Comment Re:Developers, developers, developers! (Score 1) 258

The iPhone was an incremental, evolutionary development from the smartphones of 2006

Did you actually use any smartphones in 2006?

The typical smartphone of 2006 - think BlackBerry Curve or Motorola Q - was a keyboard-driven (it may or may not have had a touchscreen, and if it did it probably had a stylus) and optimized to do e-mail and calendaring passably well. The experience of browsing the web on BB OS or Windows Mobile (or, God help you, Windows CE) was so painful as to be something you did in a pinch because you had to, not because you wanted to. Built-in apps were generally carrier-loaded crapware. Don't even get me started on how difficult it was to do things like, you know, make phone calls.

So the smartphone of 2006 was basically a decent mobile e-mail device, and that's it. The all-touchscreen, web-friendly user experience of the iPhone - remember, back then stuff like "pinch to zoom" was a big deal that nobody had seen before - was radically different. It may have been evolutionary, but it certainly wasn't incremental.

Comment Re:Put it another way... (Score 3, Interesting) 160

News flash: basement-bound nerds think being a world champion-caliber athlete is easy. Film at 11.

Let go of your hatred of the dumb-ass jocks who got laid in high school but could never compete on a professional level, and consider that it might not be so brainless to be a world-class athlete. All this study says is that the very best athletes have learned to do it on autopilot, but for everyone else a lot of thinking is involved.

Geeks can actually simulate the experience to a certain degree, given that some modern video games have evolved to a high degree of realism. Play "Madden NFL" on an expert difficulty level, and you'll see just how hard it can be for a NFL quarterback to try to read the movements of 11 defensive players simultaneously and pick the best route to throw the ball... even when you don't actually have to have the arm strength to throw it. Play "MLB the Show" on an expert level and you'll see how hard it can be to react in a tiny fraction of a second whether you're swinging at a 100 mph straight-ahead fastball, an 85 mph changeup that looks just like a fastball, a 90 mph slider that stars out straight but breaks away from the pitcher's arm, or a 70 mph knuckleball that just floats all over the fucking place.
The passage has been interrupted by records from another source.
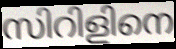
സിറിളിനെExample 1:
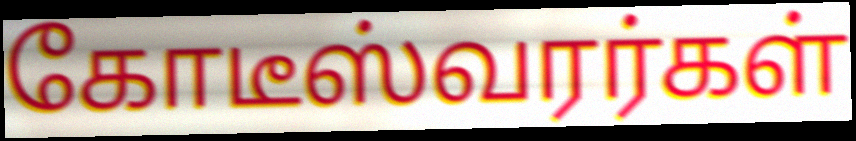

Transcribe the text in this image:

கோடீஸ்வரர்கள்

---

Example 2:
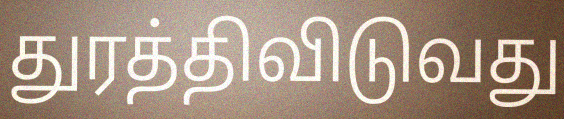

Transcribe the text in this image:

துரத்திவிடுவது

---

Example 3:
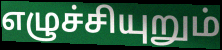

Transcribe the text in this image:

எழுச்சியுறும்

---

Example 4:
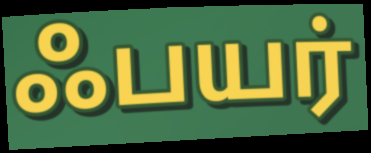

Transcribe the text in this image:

ஃபயர்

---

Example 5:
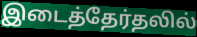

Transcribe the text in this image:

இடைத்தேர்தலில்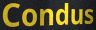
Condus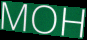
MOHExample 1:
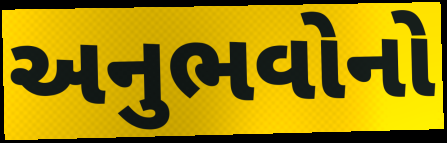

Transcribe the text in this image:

અનુભવોનો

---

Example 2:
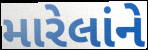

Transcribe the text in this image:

મારેલાંને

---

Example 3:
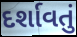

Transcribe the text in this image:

દર્શાવતું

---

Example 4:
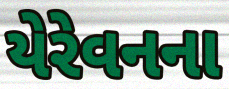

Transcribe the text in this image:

યેરેવનના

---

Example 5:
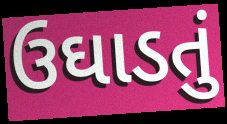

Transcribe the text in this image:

ઉઘાડતું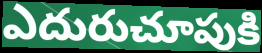
ఎదురుచూపుకి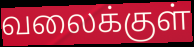
வலைக்குள்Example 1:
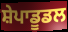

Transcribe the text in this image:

ਸ਼ੇਪਾਡੂਡਲ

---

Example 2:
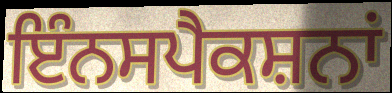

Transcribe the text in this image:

ਇੰਨਸਪੈਕਸ਼ਨਾਂ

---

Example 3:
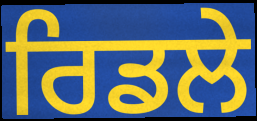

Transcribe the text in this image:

ਰਿਡਲੇ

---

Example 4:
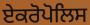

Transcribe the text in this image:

ਏਕਰੋਪੋਲਿਸ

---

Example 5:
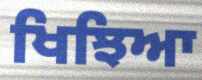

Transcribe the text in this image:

ਖਿਝਿਆ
TL;DR - (some) video games these days are good enough to replicate just how hard professional level athletics are, even without the actual physical exertion. Please don't dismiss athletics as brainless if you don't know what the fuck you're talking about.
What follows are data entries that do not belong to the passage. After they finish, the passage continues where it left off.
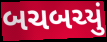
બચબચ્યુંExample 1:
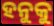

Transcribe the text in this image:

ହନୁକୁ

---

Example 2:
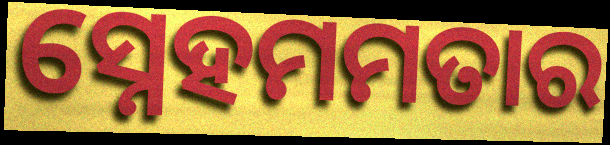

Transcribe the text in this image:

ସ୍ନେହମମତାର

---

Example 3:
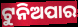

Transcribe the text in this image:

ଟୁନିଅପାର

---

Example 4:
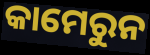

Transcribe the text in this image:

କାମେରୁନ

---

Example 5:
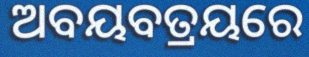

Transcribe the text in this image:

ଅବୟବତ୍ରୟରେ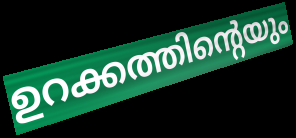
ഉറക്കത്തിന്റെയും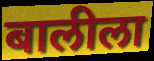
बालीलाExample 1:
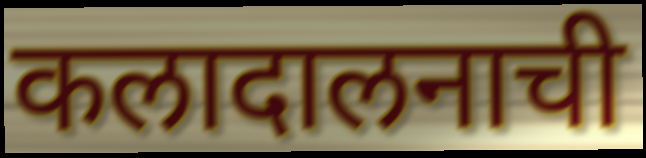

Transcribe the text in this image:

कलादालनाची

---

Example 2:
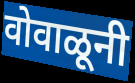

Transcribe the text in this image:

वोवाळूनी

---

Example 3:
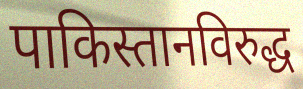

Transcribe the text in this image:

पाकिस्तानविरुद्ध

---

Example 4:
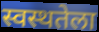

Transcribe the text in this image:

स्वस्थतेला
Comment Re:These are the guys you voted for ... (Score 1) 225

Why, because the Republicans - so notoriously unfriendly to business - would have cracked down and decreased H1Bs? Not bloody likely. At best, knowing today's Republican party, they would have upped H1B quotas but stipulated "no Mexicans" to assuage the Arizona contingent.

Note that I say this as someone who is a GOP apostate but nonetheless is technically one of the approximately four registered Republicans in the greater Seattle area. Today's GOP sadly fails to understand that, given the rest of their pro-business policies, they would have Silicon Valley in their pocket if they just learned to stop yammering on about eeeevilution, gay marriage and "Obamacare gave me leprosy!" A lot of the tech world would flock to their cause if they stopped clinging to idiotic social conservative policies that alienate everyone in America who isn't white, Christian and over 50 years old.

Long story short to the OP - don't use this as a tool to bash Biden/Obama, because the Republican ticket would have jacked up H1B quotas, not reduced them. If you're anti-H1B, you may not like the current administration policies but they are no worse than the alternative.